***** MATERIAL TO PROCESS *****

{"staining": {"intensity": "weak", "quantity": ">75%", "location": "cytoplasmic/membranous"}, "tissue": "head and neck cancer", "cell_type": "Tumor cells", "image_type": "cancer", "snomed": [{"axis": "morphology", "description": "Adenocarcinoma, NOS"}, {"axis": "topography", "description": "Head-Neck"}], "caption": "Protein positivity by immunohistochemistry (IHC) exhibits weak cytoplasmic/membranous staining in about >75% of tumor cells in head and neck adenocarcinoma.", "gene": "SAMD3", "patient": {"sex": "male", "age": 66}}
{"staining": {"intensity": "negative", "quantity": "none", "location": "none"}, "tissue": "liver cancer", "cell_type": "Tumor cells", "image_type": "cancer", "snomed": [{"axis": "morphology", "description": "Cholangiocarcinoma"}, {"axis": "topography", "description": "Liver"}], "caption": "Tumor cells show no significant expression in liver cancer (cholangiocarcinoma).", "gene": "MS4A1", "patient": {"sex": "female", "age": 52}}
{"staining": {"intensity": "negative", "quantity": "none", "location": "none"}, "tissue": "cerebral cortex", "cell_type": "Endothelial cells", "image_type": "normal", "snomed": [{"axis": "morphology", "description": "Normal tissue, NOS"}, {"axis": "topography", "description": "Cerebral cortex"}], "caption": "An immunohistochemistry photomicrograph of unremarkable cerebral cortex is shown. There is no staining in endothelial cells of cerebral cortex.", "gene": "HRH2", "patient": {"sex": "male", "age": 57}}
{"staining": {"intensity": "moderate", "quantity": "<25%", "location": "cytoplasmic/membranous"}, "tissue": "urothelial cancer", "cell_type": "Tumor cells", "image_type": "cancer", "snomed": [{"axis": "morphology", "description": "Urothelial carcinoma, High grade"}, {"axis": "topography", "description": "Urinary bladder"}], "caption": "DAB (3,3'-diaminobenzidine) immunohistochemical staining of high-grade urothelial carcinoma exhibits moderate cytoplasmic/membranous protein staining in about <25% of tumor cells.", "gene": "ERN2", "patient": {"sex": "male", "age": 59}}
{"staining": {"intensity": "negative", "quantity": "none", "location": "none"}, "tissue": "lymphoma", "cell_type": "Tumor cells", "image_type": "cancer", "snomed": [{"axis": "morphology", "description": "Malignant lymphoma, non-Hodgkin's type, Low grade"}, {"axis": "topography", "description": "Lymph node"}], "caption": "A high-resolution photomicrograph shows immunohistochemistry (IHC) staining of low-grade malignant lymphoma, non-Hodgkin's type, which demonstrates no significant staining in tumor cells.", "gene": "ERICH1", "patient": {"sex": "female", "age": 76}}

*****

WHAT TO DO
Give an exact copy of the lines above, from the top of the records to the line that contains "immunohistochemistry photomicrograph of", taking in both ends.

THE ANSWER
{"staining": {"intensity": "weak", "quantity": ">75%", "location": "cytoplasmic/membranous"}, "tissue": "head and neck cancer", "cell_type": "Tumor cells", "image_type": "cancer", "snomed": [{"axis": "morphology", "description": "Adenocarcinoma, NOS"}, {"axis": "topography", "description": "Head-Neck"}], "caption": "Protein positivity by immunohistochemistry (IHC) exhibits weak cytoplasmic/membranous staining in about >75% of tumor cells in head and neck adenocarcinoma.", "gene": "SAMD3", "patient": {"sex": "male", "age": 66}}
{"staining": {"intensity": "negative", "quantity": "none", "location": "none"}, "tissue": "liver cancer", "cell_type": "Tumor cells", "image_type": "cancer", "snomed": [{"axis": "morphology", "description": "Cholangiocarcinoma"}, {"axis": "topography", "description": "Liver"}], "caption": "Tumor cells show no significant expression in liver cancer (cholangiocarcinoma).", "gene": "MS4A1", "patient": {"sex": "female", "age": 52}}
{"staining": {"intensity": "negative", "quantity": "none", "location": "none"}, "tissue": "cerebral cortex", "cell_type": "Endothelial cells", "image_type": "normal", "snomed": [{"axis": "morphology", "description": "Normal tissue, NOS"}, {"axis": "topography", "description": "Cerebral cortex"}], "caption": "An immunohistochemistry photomicrograph of unremarkable cerebral cortex is shown. There is no staining in endothelial cells of cerebral cortex.", "gene": "HRH2", "patient": {"sex": "male", "age": 57}}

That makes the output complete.